Please repeat the records below exactly, from the first line through the line containing "Kesuksesan WoW tidak", and nothing more.

Data excerpts
.....

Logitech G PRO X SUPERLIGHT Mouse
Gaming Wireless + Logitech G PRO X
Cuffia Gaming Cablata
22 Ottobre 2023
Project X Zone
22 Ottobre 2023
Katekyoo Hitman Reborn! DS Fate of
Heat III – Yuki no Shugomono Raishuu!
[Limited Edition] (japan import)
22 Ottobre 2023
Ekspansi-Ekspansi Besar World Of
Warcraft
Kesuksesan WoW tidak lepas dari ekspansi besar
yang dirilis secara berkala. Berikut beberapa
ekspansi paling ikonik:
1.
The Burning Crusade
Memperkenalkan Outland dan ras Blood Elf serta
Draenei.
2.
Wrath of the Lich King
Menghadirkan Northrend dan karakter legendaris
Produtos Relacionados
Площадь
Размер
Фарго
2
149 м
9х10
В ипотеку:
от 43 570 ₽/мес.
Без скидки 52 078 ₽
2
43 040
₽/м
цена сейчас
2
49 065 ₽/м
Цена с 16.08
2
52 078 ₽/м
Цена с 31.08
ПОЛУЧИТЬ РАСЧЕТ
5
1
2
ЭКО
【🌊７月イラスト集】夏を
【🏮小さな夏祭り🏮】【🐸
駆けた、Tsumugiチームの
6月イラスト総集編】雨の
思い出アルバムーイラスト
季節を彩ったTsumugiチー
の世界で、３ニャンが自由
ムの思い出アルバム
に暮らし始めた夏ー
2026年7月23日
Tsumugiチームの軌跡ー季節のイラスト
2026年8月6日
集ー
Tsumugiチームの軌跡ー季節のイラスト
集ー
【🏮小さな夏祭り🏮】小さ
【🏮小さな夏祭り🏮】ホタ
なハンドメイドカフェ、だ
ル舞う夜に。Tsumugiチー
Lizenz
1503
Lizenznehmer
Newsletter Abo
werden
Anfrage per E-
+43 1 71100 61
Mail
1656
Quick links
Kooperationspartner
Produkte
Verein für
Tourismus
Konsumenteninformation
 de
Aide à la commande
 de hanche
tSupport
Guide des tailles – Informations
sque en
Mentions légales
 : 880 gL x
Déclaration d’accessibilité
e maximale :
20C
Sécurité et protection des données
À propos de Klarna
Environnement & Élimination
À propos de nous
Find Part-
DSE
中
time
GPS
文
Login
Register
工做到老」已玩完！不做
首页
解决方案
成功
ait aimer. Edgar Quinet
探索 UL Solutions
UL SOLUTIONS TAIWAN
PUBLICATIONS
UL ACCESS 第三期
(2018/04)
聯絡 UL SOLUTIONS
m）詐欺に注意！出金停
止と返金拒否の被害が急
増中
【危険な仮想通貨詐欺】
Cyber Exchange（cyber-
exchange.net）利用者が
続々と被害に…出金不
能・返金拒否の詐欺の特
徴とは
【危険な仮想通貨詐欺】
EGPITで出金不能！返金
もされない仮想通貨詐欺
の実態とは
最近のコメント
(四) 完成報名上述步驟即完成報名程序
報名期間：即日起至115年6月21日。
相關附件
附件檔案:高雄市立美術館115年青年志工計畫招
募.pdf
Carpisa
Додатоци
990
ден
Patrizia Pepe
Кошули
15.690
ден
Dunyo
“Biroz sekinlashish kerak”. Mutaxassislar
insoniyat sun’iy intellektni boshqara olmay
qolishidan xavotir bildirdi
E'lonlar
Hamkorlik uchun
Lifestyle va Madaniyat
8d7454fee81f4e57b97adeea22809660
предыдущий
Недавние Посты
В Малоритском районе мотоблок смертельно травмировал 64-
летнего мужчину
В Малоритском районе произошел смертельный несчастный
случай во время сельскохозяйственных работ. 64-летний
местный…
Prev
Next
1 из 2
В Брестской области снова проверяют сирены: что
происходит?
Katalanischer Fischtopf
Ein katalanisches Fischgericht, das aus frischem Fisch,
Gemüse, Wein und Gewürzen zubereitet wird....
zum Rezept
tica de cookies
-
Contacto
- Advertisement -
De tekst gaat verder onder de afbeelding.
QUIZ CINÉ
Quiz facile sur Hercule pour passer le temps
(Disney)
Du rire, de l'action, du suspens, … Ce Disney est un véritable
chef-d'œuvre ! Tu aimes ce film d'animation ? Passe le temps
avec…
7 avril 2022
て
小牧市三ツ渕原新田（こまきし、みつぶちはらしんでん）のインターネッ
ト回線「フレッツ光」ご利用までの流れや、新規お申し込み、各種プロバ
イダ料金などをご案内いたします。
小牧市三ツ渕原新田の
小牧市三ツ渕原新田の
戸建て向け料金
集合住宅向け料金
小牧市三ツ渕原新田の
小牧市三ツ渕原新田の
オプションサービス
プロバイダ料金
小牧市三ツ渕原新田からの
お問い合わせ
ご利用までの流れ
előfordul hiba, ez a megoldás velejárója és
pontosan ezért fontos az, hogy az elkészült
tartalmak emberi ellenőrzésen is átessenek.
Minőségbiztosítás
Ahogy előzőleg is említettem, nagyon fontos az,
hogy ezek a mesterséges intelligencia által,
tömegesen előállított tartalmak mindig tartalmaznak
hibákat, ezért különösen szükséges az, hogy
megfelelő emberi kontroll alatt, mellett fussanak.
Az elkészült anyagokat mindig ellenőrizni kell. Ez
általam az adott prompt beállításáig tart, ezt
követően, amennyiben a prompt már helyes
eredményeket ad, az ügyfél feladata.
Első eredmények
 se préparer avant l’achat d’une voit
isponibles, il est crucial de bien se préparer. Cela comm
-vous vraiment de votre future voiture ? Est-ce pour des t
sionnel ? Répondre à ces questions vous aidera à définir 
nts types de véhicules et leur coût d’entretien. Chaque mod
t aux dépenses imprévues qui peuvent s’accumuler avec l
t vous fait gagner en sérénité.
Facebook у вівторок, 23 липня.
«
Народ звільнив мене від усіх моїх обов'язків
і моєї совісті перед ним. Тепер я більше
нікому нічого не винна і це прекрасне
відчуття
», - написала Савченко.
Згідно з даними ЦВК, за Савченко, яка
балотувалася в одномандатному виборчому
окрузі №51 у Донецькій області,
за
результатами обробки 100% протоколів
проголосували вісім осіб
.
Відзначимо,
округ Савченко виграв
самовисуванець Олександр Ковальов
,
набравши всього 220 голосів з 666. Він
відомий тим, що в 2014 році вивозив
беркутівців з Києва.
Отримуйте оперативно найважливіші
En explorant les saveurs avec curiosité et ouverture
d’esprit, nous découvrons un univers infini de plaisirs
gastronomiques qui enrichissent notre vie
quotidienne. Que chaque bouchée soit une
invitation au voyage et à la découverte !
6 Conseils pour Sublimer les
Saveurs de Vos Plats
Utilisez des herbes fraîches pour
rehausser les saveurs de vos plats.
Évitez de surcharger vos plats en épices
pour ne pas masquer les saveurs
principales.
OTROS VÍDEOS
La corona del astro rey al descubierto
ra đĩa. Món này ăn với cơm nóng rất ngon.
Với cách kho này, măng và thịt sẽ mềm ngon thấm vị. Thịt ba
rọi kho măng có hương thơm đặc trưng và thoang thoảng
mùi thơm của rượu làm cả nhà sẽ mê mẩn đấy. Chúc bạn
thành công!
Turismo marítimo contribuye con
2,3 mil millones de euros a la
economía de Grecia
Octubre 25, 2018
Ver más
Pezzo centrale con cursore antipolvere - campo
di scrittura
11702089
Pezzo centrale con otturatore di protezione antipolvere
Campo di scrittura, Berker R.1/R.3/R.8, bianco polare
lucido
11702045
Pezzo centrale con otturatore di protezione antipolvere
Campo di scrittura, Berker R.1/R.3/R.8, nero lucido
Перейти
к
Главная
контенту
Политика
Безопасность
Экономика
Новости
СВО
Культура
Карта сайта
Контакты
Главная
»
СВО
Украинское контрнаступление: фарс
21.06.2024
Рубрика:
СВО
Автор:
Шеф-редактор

.....

#### [TASK OUTPUT]
Logitech G PRO X SUPERLIGHT Mouse
Gaming Wireless + Logitech G PRO X
Cuffia Gaming Cablata
22 Ottobre 2023
Project X Zone
22 Ottobre 2023
Katekyoo Hitman Reborn! DS Fate of
Heat III – Yuki no Shugomono Raishuu!
[Limited Edition] (japan import)
22 Ottobre 2023
Ekspansi-Ekspansi Besar World Of
Warcraft
Kesuksesan WoW tidak lepas dari ekspansi besar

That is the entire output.